In England it can be traced back to the early 1680s when Charles II ordered the building of the Royal Hospital, Chelsea, to receive old and invalid soldiers. On opening in 1692, however, it was found that there were more qualified recipients for this charity than there were beds to accommodate them. The Out-Pension was therefore set up to serve their needs in their home localities, but in an age when there were no banks and no provincial civil servants, how were about 3,000 Out-Pensioners throughout Great Britain and Ireland to receive their money?
This book presents a view of the Other Ranks of the British Army of the Georgian era researched from the detailed records of the Royal Hospital. What brought soldiers to the moment of their discharge? How did their regiments release them? Were they wounded, ill or injured and how had they received these disablements? How long had they served for and how old were they at discharge? Did the cavalry fare better than the infantry, and were there differences of experience between the Foot Guards, the Marching Regiments of Foot and the Marine Regiments raised for the War of Jenkin's Ear? Did all discharged soldiers qualify for Chelsea or only some?

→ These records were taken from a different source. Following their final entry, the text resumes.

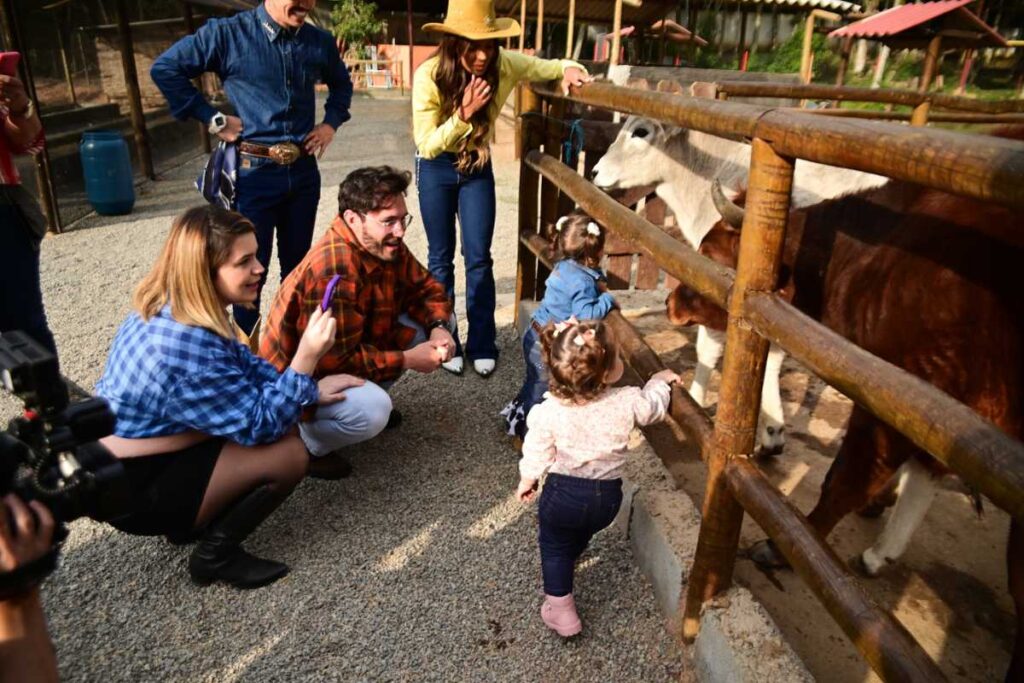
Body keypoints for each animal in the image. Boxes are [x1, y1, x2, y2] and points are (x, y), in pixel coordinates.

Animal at [663, 153, 1024, 679]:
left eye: (712, 250)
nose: (668, 302)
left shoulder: (900, 399)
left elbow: (846, 478)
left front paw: (783, 546)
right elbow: (915, 473)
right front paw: (878, 540)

Out-Pensioners were an extremely privileged section of the labouring community but with good reason, as soldiering took a heavy toll on fitness and health. Not only combat against the French at Blenheim, Dettingen and Fontenoy, against the Spaniards at Gibraltar and Cartagena and the Jacobites at Sherrifmuir and Culloden gave rise to disabling injuries , but men suffered equally on riot suppression duties and anti-smuggling operations, labouring on the new Fort George at Ardesier or building Wade's roads in Scotland. Serving in the pestilential regions of the Caribbean gave rise to many others. When they returned home broken down and unfit, how far did the Royal Bounty alleviate their lives after service and how did they live out the rest of their days?
In answering these questions, the ordinary soldiers of the Duke of Marlborough and His Royal Highness Prince William Augustus, Duke of Cumberland are presented in a way never previously seen. No longer are they the more or less dutiful but anonymous crowd. The text examines all of these questions and in doing so brings the Army's Other Ranks into focus in a fascinating series of vignettes.
And although the charity was underpinned by general taxation, the government was determined the squeeze the last drop of service out of the old soldiers, so the book also comments upon the continuing liability imposed upon some of the fitter Out-Pensioners to serve in the Invalid Companies and the Invalid Regiment (41st Foot) that manned the fortifications of England and its off-shore islands.